Anderson gave away Barnes-Arguijo at her wedding four years ago. They work hand-in-hand with “maybe three disagreements over all these years,” Barnes-Arguijo said with a laugh.
“I’m the face of the bar but she’s the brains behind all of it,” Anderson said with a laugh, pointing to his business partner.
Cheers and tears
Mostly, the Club Raven owners laugh in this setting. They have cried their share lately, too. No one saw this sort of shutdown coming. No one knew how to prepare.
“I cry more than Dave, but we both have hurt,” Barnes-Arguijo said. “We know this pandemic is temporary. We know we’ll get through it.”
Patti McNulty agrees. She’s a longtime patron of Club Raven, having gone dozens of time with her father Jerry, known for his charm and singing voice.
He died nine years ago, but a part of him remains in Club Raven.
“There’s a box of my dad’s mementos, enshrined, on the ceiling of Club Raven,” said Patti McNulty, a lifelong resident of Sacramento and a longtime Realtor. She helped organize the Club Raven Bingo tournament this week.
“Club Raven means everything to me,” McNulty continued. “Friendships are are formed in places like that, and some last a lifetime. I get misty talking about it. Club Raven is a neighborhood bar where people go when they’re happy or sad, and where people care.”
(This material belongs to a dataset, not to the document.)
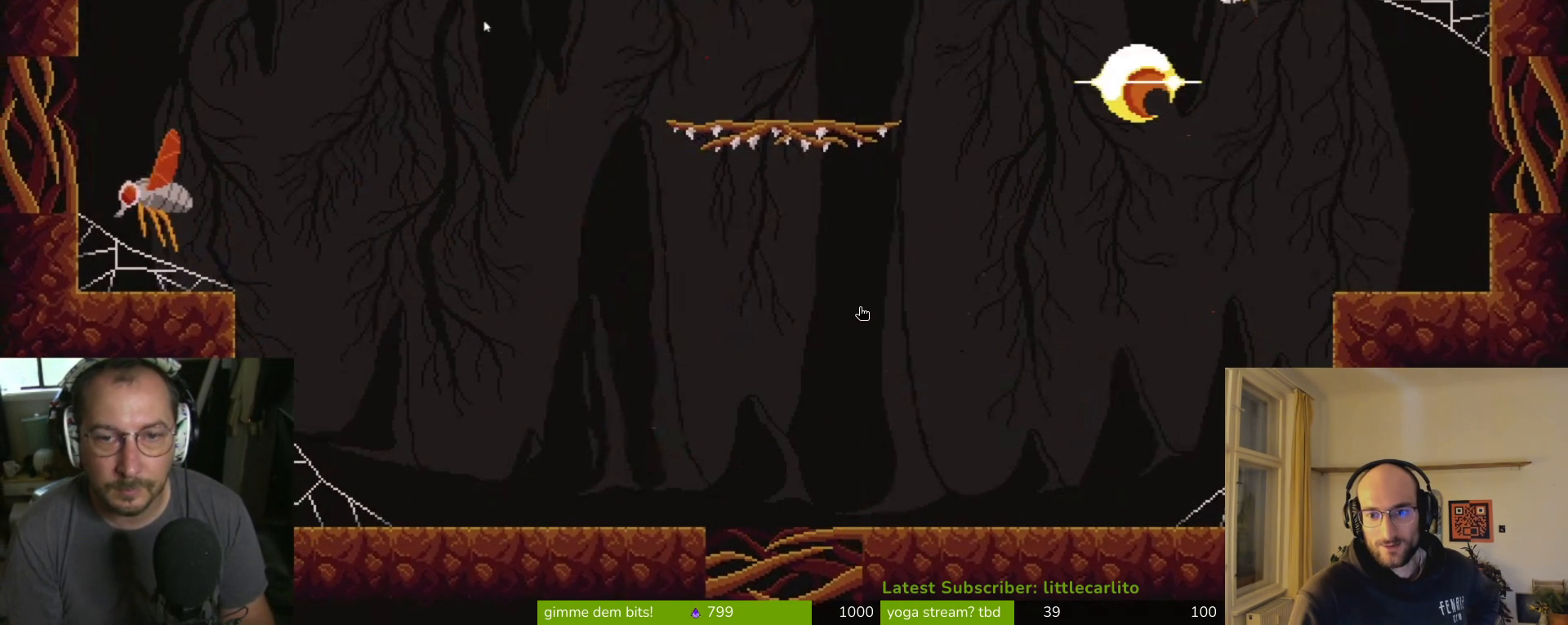
{"buttons": [], "left_stick": "left", "right_stick": "center", "events": [[67, "left_stick", "up-left"], [167, "CIRCLE", "down"], [167, "left_stick", "left"], [333, "CIRCLE", "up"]]}
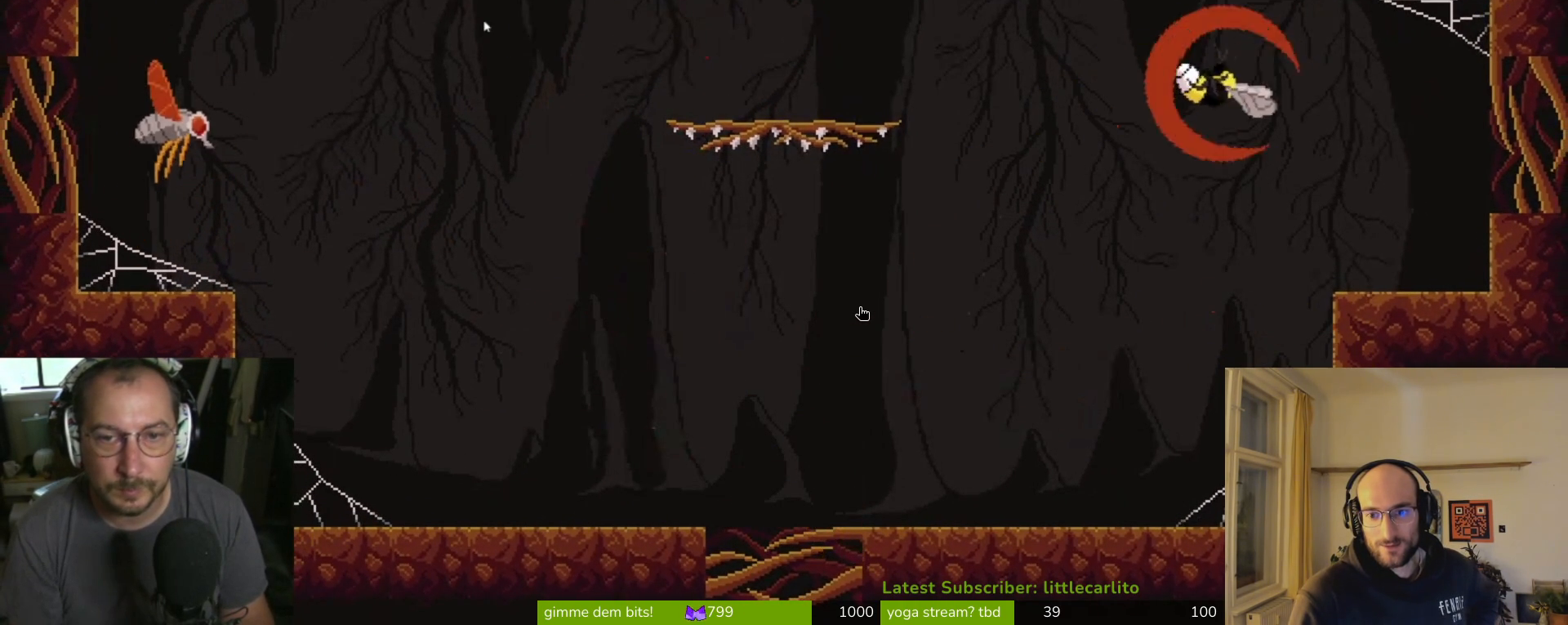
{"buttons": [], "left_stick": "left", "right_stick": "center", "events": []}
McNutly said that the Club Raven owners have for years been givers to the community, so why not given back to them?
“They have stepped up, so it’s our turn to step up, to donate, to help,” she said. “People want to do something. The only way to get through this pandemic is through kindness. Kindness has to lead the way. Let’s think of others and be thankful for what we have, and give a little.”